The same bleak saga was replicated in Mozambique, now reeling out of the darkness of a terrifying insurgency by the Renamo movement, also backed by the South Africans and the United States. And in Mozambique, as in Angola, the possibility of economic stability, let alone progress, has been annulled for at least a generation.

In Cambodia today, the Khmer Rouge again throws its shadow across the nation it once terrorized, behaving with increasing arrogance as they flout the U.N. accords. Here is another political and economic desert whose origins can be traced to the U.S. onslaughts of the Vietnam-War era.

Pondering these narratives of destruction, one can distinguish two themes.

In the struggle against the aspirations of these Third World nations it was always the intention of the United States and its allies “to make a desert,” as Tacitus would have put it. Political liberties will be eroded amid the constraints, and under the excuse, of a state of siege. Defy us, as the United States said to the Vietnamese, and we will destroy you, if not militarily then economically.

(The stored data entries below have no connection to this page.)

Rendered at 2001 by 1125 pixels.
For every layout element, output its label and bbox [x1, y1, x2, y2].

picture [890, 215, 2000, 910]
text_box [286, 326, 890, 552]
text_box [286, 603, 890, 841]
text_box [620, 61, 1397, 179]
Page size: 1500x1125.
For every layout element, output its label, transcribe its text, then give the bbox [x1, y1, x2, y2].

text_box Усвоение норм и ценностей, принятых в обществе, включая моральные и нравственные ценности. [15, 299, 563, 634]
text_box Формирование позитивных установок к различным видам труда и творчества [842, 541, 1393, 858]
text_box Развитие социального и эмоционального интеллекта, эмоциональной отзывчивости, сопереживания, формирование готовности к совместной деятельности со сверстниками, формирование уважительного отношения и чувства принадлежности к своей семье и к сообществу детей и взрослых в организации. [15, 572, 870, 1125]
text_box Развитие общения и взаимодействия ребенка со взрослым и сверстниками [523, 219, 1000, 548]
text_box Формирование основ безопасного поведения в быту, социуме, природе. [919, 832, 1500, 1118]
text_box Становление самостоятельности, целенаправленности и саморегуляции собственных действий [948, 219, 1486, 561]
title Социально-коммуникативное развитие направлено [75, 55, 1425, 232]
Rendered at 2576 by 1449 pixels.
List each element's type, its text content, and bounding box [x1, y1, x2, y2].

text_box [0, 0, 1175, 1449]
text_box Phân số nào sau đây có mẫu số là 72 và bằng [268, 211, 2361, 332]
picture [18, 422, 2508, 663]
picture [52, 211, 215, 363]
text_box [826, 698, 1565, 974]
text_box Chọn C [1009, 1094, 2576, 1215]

Second theme: The war isn’t over. Senator Helms is still denying Nicaragua that $100 million. The Bush Administration backed Savimbi through the election. Cuba now faces a President-elect who, as a candidate, sponsored the ratcheting up of the economic embargo first imposed by John F. Kennedy.

What the United States has always feared from the Third World was the threat of a good example, and that bit of the Cold War will be fought until even the memory of insubordination is eradicated.